▶ **PASSAGE SHOWN**
[Start of section]

This jobs-related subject not only hasn’t quit for years, but is intensifying, in both action and reporting and commentary. How can we sort it out to determine when we are getting there? First, we review what’s happened since our last posts.
In “Uber’s self-driving cars managed 20,000 miles last week – with a lot of help” (Transport, March 19), David Curry presented data leaked from this now thoroughly beleaguered ridesharing company. In the week of March 8, Uber’s driverless vehicles managed 20,300 miles, but needed a “driver intervention” every 0.8 miles, with takeovers to avoid a “harmful event” 196 times, or once on average each 103 miles. That’s not shabby at this point, and if that company were in better shape otherwise we’d say they were well on track.
Six days later, though, per Mike Isaac in The New York Times, Uber was in trouble again, with one of their driverless cars involved in an Arizona accident causing minor injuries. It was not at fault – the other driver did not properly yield – but the Uber car ended up on its side, and the mishap pointed out the difficulty of programming vehicles to account for others’ errors. The company suspended their testing, but brought it back three days later after their investigation, per The Wall Street Journal. Uber still drew commentary that same day asking “Is Uber’s self-driving program veering off track?” (Marco della Cava, USA Today), including concern that “testing in inclement weather is considered the Achilles heel of autonomous vehicles” and compared Uber’s “headlong rush into the self-driving car race” to the legendary Icarus flying too close to the sun. Here, I think the author was overly influenced by Uber’s legal, ethical, and management problems, as everyone in the industry, almost perforce given the stakes involved, is moving quickly. That company, though, was ranked 16th of 18 in “Why Ford and GM Are Actually Way Ahead of Tesla and Uber in Developing Self-Driving Cars” (Natalie Walters, The Street, April 6th), a piece which seemed not to recognize that, with consortia forming, Ford, for example, will soon not mean only Ford.
In “Smart cities need smart cars: In the future, your car will be able to “see” through buildings” (Salon, March 26th), Angelo Young described a demonstration at January’s Consumer Electronics Show of late-development-stage autonomous car features, including electronically determining from stoplights when they will change, detecting pedestrians through their mobile phone’s signalling, and receiving information from nearby cars even out of their line of sight. These improvements constituting “V2X,” or “vehicle-to-everything,” communications, are superb ideas, but the first two here depend on signals from the environment, which, with consistency problems, is not the way to best implement driverlessness. That opinion of mine was underscored by another Angelo Young piece in the same publication, “Self-driving cars vs. American roads: Will infrastructure speed bumps slow down the future of transportation?” (April 20th), which featured a Volvo executive from Scandinavia complaining about the lack of consistent lane markers in this country. Determining the respective responsibilities of infrastructure and the vehicles themselves is a good conflict to work on now, even if my view that almost everything should fall on the former does not carry.

[End of section]

▶ **RECORDED DATA**

[Start of section]

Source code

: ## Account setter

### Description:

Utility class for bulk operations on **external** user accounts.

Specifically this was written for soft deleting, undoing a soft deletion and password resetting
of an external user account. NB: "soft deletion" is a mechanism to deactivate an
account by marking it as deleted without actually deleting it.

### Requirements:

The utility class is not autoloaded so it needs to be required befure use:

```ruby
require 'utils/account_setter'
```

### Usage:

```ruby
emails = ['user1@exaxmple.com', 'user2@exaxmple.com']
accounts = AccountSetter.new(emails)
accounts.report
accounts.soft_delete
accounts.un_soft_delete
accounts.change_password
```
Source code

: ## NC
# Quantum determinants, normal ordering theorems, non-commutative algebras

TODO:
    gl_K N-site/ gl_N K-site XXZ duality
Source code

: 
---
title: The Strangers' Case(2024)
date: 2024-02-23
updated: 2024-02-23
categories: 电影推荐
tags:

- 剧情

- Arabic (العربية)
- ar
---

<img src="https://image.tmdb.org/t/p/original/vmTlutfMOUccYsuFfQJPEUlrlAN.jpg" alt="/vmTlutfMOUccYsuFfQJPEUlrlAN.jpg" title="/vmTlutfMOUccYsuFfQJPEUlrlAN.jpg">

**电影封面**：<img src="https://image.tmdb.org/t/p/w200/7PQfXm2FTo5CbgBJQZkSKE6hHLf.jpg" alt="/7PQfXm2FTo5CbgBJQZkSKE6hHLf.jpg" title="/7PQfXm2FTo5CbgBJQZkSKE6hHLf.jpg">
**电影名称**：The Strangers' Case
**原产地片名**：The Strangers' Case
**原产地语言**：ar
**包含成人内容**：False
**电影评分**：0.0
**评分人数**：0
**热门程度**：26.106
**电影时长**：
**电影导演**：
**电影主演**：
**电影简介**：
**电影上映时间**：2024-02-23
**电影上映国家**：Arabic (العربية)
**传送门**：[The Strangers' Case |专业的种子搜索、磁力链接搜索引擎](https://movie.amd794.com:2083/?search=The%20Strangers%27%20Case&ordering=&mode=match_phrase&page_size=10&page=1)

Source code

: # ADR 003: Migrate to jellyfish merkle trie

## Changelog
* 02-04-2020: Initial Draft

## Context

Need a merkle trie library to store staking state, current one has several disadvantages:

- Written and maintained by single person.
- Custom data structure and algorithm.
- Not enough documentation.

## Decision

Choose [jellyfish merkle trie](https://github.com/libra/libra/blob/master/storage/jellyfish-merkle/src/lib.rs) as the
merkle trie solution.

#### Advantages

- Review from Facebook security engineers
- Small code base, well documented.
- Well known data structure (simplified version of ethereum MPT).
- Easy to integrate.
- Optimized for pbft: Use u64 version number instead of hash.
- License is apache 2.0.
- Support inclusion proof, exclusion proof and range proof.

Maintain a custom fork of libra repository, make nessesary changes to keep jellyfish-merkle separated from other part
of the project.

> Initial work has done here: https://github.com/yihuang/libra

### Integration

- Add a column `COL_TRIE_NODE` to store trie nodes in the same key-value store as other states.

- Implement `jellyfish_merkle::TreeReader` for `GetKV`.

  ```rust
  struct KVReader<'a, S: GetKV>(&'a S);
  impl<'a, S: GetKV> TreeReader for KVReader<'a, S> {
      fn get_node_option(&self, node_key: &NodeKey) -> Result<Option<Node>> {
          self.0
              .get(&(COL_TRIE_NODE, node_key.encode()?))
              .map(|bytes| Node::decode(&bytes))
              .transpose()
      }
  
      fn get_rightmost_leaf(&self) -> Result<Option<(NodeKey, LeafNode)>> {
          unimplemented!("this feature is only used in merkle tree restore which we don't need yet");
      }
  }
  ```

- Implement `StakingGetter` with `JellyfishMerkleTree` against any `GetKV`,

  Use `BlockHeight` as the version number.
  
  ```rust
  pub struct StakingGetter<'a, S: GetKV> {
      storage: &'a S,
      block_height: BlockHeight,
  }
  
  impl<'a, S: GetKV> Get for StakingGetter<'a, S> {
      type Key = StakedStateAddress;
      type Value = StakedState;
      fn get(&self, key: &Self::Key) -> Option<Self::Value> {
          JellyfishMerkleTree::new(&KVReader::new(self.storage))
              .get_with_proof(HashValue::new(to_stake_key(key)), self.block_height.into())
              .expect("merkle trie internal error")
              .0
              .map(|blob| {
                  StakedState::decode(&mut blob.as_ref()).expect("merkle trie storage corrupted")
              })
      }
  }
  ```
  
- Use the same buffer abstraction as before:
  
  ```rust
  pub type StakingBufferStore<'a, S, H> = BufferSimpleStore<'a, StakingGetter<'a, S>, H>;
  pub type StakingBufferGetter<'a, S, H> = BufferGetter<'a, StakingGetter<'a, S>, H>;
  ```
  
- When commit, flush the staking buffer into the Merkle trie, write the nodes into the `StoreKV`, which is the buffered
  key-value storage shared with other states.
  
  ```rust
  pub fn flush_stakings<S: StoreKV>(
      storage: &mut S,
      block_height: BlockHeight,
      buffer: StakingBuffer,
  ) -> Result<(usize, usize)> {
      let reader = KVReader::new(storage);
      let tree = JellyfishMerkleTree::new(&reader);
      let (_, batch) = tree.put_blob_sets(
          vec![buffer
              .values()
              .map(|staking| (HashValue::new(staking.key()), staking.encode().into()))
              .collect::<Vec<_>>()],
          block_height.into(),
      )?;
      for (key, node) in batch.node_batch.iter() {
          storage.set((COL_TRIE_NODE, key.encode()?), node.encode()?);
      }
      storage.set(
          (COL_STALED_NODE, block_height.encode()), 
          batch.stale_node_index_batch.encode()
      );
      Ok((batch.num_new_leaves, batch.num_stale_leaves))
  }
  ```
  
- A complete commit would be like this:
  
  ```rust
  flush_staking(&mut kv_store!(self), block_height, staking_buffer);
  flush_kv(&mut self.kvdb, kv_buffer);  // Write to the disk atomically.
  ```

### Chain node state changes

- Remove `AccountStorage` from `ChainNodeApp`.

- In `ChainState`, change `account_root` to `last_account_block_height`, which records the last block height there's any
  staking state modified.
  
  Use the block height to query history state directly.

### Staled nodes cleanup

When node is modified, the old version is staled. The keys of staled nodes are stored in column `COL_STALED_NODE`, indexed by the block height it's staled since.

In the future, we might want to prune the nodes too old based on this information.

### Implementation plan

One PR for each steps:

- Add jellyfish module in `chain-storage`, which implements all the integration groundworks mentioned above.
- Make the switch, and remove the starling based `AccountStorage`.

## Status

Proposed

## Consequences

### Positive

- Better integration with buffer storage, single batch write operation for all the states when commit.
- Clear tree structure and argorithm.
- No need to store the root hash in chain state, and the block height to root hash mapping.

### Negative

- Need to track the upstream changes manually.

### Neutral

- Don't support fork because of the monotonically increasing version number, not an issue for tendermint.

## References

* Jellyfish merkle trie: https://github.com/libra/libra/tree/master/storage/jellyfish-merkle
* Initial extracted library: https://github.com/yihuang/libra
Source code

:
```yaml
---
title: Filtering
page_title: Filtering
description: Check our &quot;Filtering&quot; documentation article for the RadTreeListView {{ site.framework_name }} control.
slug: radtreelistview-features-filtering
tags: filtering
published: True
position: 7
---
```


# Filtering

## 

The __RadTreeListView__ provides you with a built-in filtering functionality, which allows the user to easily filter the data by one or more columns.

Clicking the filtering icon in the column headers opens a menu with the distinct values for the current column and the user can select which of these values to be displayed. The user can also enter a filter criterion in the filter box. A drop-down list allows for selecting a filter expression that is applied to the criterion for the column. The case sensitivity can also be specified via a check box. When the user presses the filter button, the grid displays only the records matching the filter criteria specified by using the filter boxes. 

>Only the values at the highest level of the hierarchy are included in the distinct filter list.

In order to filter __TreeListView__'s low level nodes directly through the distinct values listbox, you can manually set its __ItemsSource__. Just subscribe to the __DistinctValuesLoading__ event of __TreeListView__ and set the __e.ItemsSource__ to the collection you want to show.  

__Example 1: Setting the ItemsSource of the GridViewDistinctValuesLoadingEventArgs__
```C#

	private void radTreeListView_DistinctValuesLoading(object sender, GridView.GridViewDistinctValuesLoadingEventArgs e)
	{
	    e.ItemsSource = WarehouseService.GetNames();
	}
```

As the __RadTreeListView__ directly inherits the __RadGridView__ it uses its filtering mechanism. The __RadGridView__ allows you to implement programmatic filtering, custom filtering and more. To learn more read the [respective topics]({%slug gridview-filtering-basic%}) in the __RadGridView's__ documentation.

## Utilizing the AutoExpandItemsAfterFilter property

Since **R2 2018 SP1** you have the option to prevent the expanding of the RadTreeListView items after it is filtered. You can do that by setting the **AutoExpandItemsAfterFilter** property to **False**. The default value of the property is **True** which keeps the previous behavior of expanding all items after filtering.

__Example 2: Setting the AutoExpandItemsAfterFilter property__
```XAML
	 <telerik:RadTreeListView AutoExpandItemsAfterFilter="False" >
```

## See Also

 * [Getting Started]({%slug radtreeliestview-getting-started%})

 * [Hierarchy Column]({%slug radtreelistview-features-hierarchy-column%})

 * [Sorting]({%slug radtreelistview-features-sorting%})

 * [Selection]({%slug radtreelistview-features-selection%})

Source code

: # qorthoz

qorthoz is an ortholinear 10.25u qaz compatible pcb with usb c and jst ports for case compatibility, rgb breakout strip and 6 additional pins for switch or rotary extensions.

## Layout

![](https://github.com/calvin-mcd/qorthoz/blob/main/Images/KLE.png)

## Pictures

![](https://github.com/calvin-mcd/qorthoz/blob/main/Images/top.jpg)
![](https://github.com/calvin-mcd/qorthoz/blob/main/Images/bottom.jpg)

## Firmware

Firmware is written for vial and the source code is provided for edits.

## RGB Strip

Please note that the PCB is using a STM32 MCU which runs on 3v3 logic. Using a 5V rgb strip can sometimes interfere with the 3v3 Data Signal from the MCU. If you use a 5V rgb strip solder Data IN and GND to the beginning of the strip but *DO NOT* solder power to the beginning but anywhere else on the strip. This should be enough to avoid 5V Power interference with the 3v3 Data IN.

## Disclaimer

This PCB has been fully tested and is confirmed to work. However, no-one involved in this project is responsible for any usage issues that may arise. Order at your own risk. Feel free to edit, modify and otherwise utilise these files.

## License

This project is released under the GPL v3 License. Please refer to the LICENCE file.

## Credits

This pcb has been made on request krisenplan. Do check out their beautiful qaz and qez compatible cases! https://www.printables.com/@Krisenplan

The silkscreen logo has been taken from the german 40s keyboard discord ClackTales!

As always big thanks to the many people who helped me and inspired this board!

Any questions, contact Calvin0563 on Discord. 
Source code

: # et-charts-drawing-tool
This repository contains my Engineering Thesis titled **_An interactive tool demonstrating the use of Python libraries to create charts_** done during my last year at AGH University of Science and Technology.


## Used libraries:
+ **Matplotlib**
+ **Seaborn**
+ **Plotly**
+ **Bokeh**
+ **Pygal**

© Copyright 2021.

[End of section]

▶ **PROBLEM REQUIREMENTS**
Answer the following from the passage on self-driving cars:
(a) How many miles did Uber's driverless vehicles manage in the week of March 8?
(b) How many days after suspending its testing did Uber bring it back?
(c) What does "V2X" stand for?

▶ **ANSWER TO THE PROBLEM**
(a) 20,300 miles
(b) Three days
(c) Vehicle-to-everything